▶ _Dataset entries_:
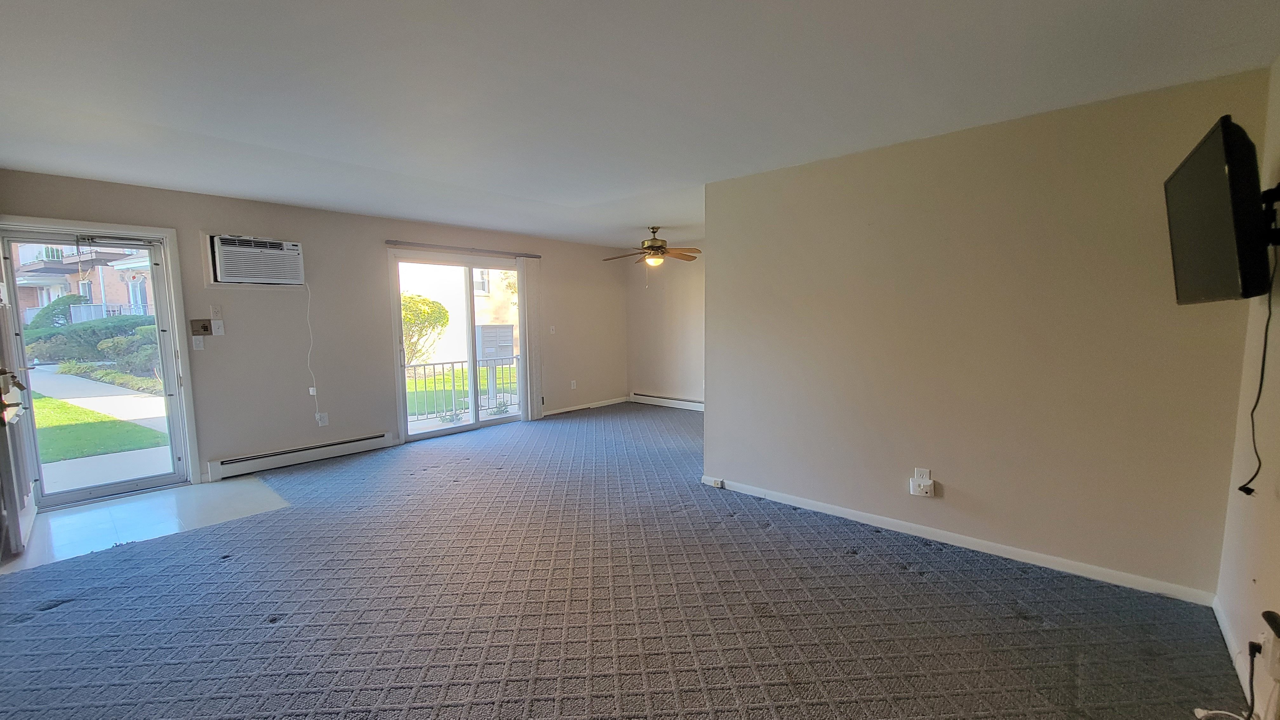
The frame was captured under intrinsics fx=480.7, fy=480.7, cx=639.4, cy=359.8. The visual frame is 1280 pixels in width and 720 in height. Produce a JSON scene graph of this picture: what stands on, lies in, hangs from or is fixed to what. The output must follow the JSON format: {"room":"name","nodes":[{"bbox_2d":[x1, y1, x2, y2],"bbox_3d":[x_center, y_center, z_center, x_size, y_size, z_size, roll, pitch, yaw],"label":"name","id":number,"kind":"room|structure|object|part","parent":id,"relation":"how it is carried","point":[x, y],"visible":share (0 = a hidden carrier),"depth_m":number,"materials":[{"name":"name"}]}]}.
{"room":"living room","nodes":[
{"label":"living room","id":0,"kind":"room"},
{"bbox_2d":[0,475,291,574],"bbox_3d":[-3.628,1.156,3.519,1.482,0.097,1.743,5,8,41],"label":"tile floor","id":1,"kind":"structure","parent":0,"point":[75,517],"depth_m":3.42,"materials":[{"name":"tile"}]},
{"bbox_2d":[0,166,627,495],"bbox_3d":[-2.441,-0.322,5.657,0.165,2.460,6.876,5,8,41],"label":"back wall","id":2,"kind":"structure","parent":0,"point":[197,216],"depth_m":4.70,"materials":[{"name":"beige paint"}]},
{"bbox_2d":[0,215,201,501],"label":"door frame","id":3,"kind":"structure","parent":2,"relation":"attached to","point":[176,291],"depth_m":3.97,"materials":[{"name":"white paint"}]},
{"bbox_2d":[0,240,38,559],"bbox_3d":[-4.057,0.111,3.084,0.883,2.084,0.171,5,8,41],"label":"front door","id":4,"kind":"structure","parent":3,"relation":"attached to","point":[17,506],"depth_m":2.96,"materials":[{"name":"white"}]},
{"bbox_3d":[-3.665,0.192,2.817,0.227,0.267,0.142,5,8,41],"label":"door handle","id":5,"kind":"part","parent":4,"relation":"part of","materials":[{"name":"metal"}]},
{"bbox_2d":[0,227,194,515],"bbox_3d":[-4.230,0.072,3.744,0.148,2.018,0.851,5,8,41],"label":"storm door","id":6,"kind":"structure","parent":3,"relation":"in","point":[158,300],"depth_m":3.76,"materials":[{"name":"clear glass"}]},
{"bbox_2d":[191,334,205,349],"bbox_3d":[-3.737,-0.146,4.066,0.019,0.119,0.069,5,8,41],"label":"light switch","id":7,"kind":"object","parent":2,"relation":"attached to","point":[200,343],"visible":0.98,"depth_m":4.06,"materials":[{"name":"white plastic"}]},
{"bbox_2d":[189,318,212,335],"bbox_3d":[-3.778,-0.281,4.134,0.027,0.130,0.124,5,8,41],"label":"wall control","id":8,"kind":"object","parent":2,"relation":"attached to","point":[204,328],"visible":0.98,"depth_m":4.13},
{"bbox_2d":[210,304,222,319],"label":"wall outlet","id":9,"kind":"object","parent":2,"relation":"attached to","point":[216,309],"visible":0.99,"depth_m":4.14,"materials":[{"name":"white plastic"}]},
{"bbox_2d":[210,319,225,335],"bbox_3d":[-3.657,-0.282,4.168,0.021,0.127,0.071,5,8,41],"label":"light switch","id":10,"kind":"object","parent":2,"relation":"attached to","point":[216,323],"visible":0.98,"depth_m":4.16,"materials":[{"name":"white plastic"}]},
{"bbox_2d":[206,233,305,285],"bbox_3d":[-3.453,-0.876,4.312,0.435,0.395,0.719,5,8,41],"label":"air conditioner","id":11,"kind":"object","parent":2,"relation":"in","point":[281,252],"visible":0.99,"depth_m":4.18,"materials":[{"name":"white plastic"}]},
{"bbox_2d":[302,281,321,422],"bbox_3d":[-3.206,-0.061,4.680,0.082,1.320,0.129,5,8,41],"label":"power cord","id":12,"kind":"object","parent":11,"relation":"hanging from","point":[311,391],"visible":0.98,"depth_m":4.70,"materials":[{"name":"white plastic"}]},
{"bbox_2d":[206,432,395,481],"bbox_3d":[-3.210,0.909,4.691,0.066,0.144,1.526,5,8,41],"label":"baseboard heater","id":13,"kind":"object","parent":2,"relation":"attached to","point":[371,442],"visible":0.98,"depth_m":4.56,"materials":[{"name":"white metal"}]},
{"bbox_2d":[315,411,329,426],"bbox_3d":[-3.165,0.590,4.795,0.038,0.126,0.085,5,8,41],"label":"wall outlet","id":14,"kind":"object","parent":2,"relation":"attached to","point":[325,421],"visible":0.96,"depth_m":4.79,"materials":[{"name":"white plastic"}]},
{"bbox_2d":[388,248,525,443],"bbox_3d":[-2.131,-0.181,5.948,0.157,2.083,1.747,5,8,41],"label":"sliding glass door","id":15,"kind":"structure","parent":2,"relation":"in","point":[463,428],"depth_m":5.82,"materials":[{"name":"glass"}]},
{"bbox_2d":[386,239,541,258],"bbox_3d":[-2.059,-1.321,5.765,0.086,0.050,1.900,5,8,41],"label":"curtain rail","id":16,"kind":"object","parent":2,"relation":"attached to","point":[538,257],"visible":0.98,"depth_m":5.62,"materials":[{"name":"silver metal"}]},
{"bbox_2d":[517,256,543,419],"bbox_3d":[-1.462,-0.290,6.433,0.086,2.126,0.342,5,8,41],"label":"vertical blind","id":17,"kind":"object","parent":16,"relation":"hanging from","point":[533,371],"visible":0.96,"depth_m":6.40,"materials":[{"name":"white plastic"}]},
{"bbox_2d":[548,324,556,333],"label":"light switch","id":18,"kind":"object","parent":2,"relation":"attached to","point":[551,328],"visible":0.99,"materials":[{"name":"white plastic"}]},
{"bbox_2d":[569,379,577,388],"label":"wall outlet","id":19,"kind":"object","parent":2,"relation":"attached to","point":[572,382],"visible":0.99,"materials":[{"name":"white plastic"}]},
{"bbox_2d":[542,395,629,415],"bbox_3d":[-0.917,0.699,7.129,0.014,0.088,2.282,5,8,41],"label":"baseboard","id":20,"kind":"structure","parent":2,"relation":"attached to","point":[565,410],"depth_m":7.25,"materials":[{"name":"white paint"}]},
{"bbox_2d":[0,400,1247,719],"bbox_3d":[-0.154,1.148,3.275,6.784,0.106,7.078,5,8,41],"label":"carpet floor","id":21,"kind":"structure","parent":0,"point":[221,574],"depth_m":2.30,"materials":[{"name":"carpet"}]},
{"bbox_2d":[0,0,1279,246],"bbox_3d":[-0.234,-1.391,3.190,6.742,0.120,7.150,5,8,41],"label":"ceiling","id":22,"kind":"structure","parent":0,"point":[582,193],"depth_m":2.17,"materials":[{"name":"white paint"}]},
{"bbox_2d":[601,226,700,267],"bbox_3d":[0.161,-1.339,5.766,1.164,0.500,1.160,5,8,41],"label":"ceiling fan","id":23,"kind":"object","parent":22,"relation":"hanging from","point":[660,248],"visible":0.99,"depth_m":5.68,"materials":[{"name":"metal"}]},
{"bbox_2d":[625,248,704,407],"bbox_3d":[1.071,-0.453,6.832,3.410,2.413,0.147,5,8,41],"label":"far wall","id":24,"kind":"structure","parent":0,"point":[660,380],"depth_m":7.31,"materials":[{"name":"beige paint"}]},
{"bbox_2d":[628,392,703,410],"bbox_3d":[0.730,0.660,7.087,2.368,0.149,0.069,5,8,41],"label":"baseboard heater","id":25,"kind":"object","parent":24,"relation":"attached to","point":[653,398],"visible":0.7,"depth_m":7.34,"materials":[{"name":"white metal"}]},
{"bbox_2d":[700,68,1270,600],"bbox_3d":[1.702,-0.111,3.097,2.794,2.453,0.136,5,8,41],"label":"partition wall","id":26,"kind":"structure","parent":0,"point":[711,421],"depth_m":2.71,"materials":[{"name":"beige paint"}]},
{"bbox_2d":[909,477,935,496],"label":"plug-in adapter","id":27,"kind":"object","parent":26,"relation":"attached to","point":[922,488],"visible":0.99,"depth_m":3.01,"materials":[{"name":"white plastic"}]},
{"bbox_2d":[700,474,1217,605],"bbox_3d":[1.653,1.061,3.159,2.848,0.083,0.015,5,8,41],"label":"baseboard","id":28,"kind":"structure","parent":26,"relation":"attached to","point":[866,522],"depth_m":2.79,"materials":[{"name":"white paint"}]},
{"bbox_2d":[703,476,724,488],"bbox_3d":[0.606,1.000,3.920,0.146,0.067,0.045,5,8,41],"label":"baseboard outlet","id":29,"kind":"object","parent":28,"relation":"attached to","point":[716,481],"visible":0.97,"depth_m":3.91,"materials":[{"name":"white plastic"}]},
{"bbox_2d":[1213,45,1279,719],"bbox_3d":[1.490,0.145,0.659,0.144,2.480,4.445,5,8,41],"label":"right wall","id":30,"kind":"structure","parent":0,"point":[1262,581],"depth_m":1.88,"materials":[{"name":"beige paint"}]},
{"bbox_2d":[1212,597,1266,715],"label":"baseboard","id":31,"kind":"structure","parent":30,"relation":"attached to","point":[1230,645],"depth_m":1.89,"materials":[{"name":"white paint"}]},
{"bbox_2d":[1259,611,1279,681],"bbox_3d":[1.985,0.898,1.504,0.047,0.186,0.117,5,8,41],"label":"wall outlet","id":32,"kind":"object","parent":30,"relation":"attached to","point":[1276,675],"visible":0.99,"depth_m":1.50,"materials":[{"name":"white plastic"}]},
{"bbox_2d":[1193,633,1262,719],"bbox_3d":[2.007,1.103,1.615,0.274,0.286,0.169,-1,6,-8],"label":"power cord","id":33,"kind":"object","parent":32,"relation":"attached to","point":[1250,714],"visible":0.98,"depth_m":1.64,"materials":[{"name":"black plastic"}]},
{"bbox_2d":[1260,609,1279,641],"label":"power adapter","id":34,"kind":"object","parent":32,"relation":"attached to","point":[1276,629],"visible":0.99,"depth_m":1.46,"materials":[{"name":"black plastic"}]},
{"bbox_2d":[1260,183,1279,246],"bbox_3d":[2.227,-0.512,1.709,0.199,0.202,0.304,5,8,41],"label":"tv mount","id":35,"kind":"object","parent":30,"relation":"attached to","point":[1278,188],"visible":0.68,"depth_m":1.68,"materials":[{"name":"black metal"}]},
{"bbox_2d":[1163,113,1277,304],"bbox_3d":[2.197,-0.511,1.801,0.206,0.580,0.877,5,8,41],"label":"television","id":36,"kind":"object","parent":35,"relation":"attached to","point":[1225,126],"visible":0.99,"depth_m":1.63,"materials":[{"name":"black plastic"}]},
{"bbox_2d":[1236,235,1278,497],"bbox_3d":[2.248,0.028,1.715,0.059,0.879,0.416,5,8,41],"label":"television cord","id":37,"kind":"object","parent":36,"relation":"hanging from","point":[1243,488],"visible":0.97,"depth_m":1.75,"materials":[{"name":"black plastic"}]},
{"label":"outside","id":38,"kind":"structure","parent":0,"visible":0},
{"bbox_2d":[7,239,158,325],"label":"brick building","id":39,"kind":"structure","parent":38,"point":[31,305],"materials":[{"name":"brick"}]},
{"bbox_2d":[26,393,166,460],"label":"lawn","id":40,"kind":"structure","parent":38,"point":[84,412],"depth_m":6.79,"materials":[{"name":"green plant"}]},
{"bbox_2d":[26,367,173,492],"label":"walkway","id":41,"kind":"structure","parent":38,"point":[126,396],"depth_m":6.17,"materials":[{"name":"concrete"}]},
{"bbox_2d":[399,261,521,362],"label":"neighboring building","id":42,"kind":"structure","parent":38,"point":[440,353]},
{"bbox_2d":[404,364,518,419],"label":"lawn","id":43,"kind":"structure","parent":38,"point":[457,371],"depth_m":10.61,"materials":[{"name":"green plant"}]},
{"label":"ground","id":44,"kind":"structure","parent":38,"visible":0},
{"bbox_2d":[20,300,162,378],"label":"hedge","id":45,"kind":"object","parent":44,"relation":"on","point":[40,314],"visible":0.44,"materials":[{"name":"green plant"}]},
{"bbox_2d":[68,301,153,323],"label":"railing","id":46,"kind":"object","parent":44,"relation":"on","point":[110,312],"visible":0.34,"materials":[{"name":"white metal"}]},
{"bbox_2d":[400,293,449,364],"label":"bush","id":47,"kind":"object","parent":44,"relation":"on","point":[424,300],"visible":0.48,"materials":[{"name":"green plant"}]},
{"bbox_2d":[404,356,520,419],"bbox_3d":[-2.749,0.379,6.912,0.088,0.898,3.603,5,8,41],"label":"balcony railing","id":48,"kind":"object","parent":44,"relation":"on","point":[461,362],"visible":0.49,"depth_m":6.99,"materials":[{"name":"metal"}]},
{"bbox_2d":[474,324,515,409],"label":"mailbox","id":49,"kind":"object","parent":44,"relation":"on","point":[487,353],"visible":0.73,"depth_m":7.50,"materials":[{"name":"grey metal"}]}
]}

▶ _Problem requirements_:
Look through the records for the string "heater". Copy every line that has it.

▶ _Written response_:
{"bbox_2d":[206,432,395,481],"bbox_3d":[-3.210,0.909,4.691,0.066,0.144,1.526,5,8,41],"label":"baseboard heater","id":13,"kind":"object","parent":2,"relation":"attached to","point":[371,442],"visible":0.98,"depth_m":4.56,"materials":[{"name":"white metal"}]},
{"bbox_2d":[628,392,703,410],"bbox_3d":[0.730,0.660,7.087,2.368,0.149,0.069,5,8,41],"label":"baseboard heater","id":25,"kind":"object","parent":24,"relation":"attached to","point":[653,398],"visible":0.7,"depth_m":7.34,"materials":[{"name":"white metal"}]},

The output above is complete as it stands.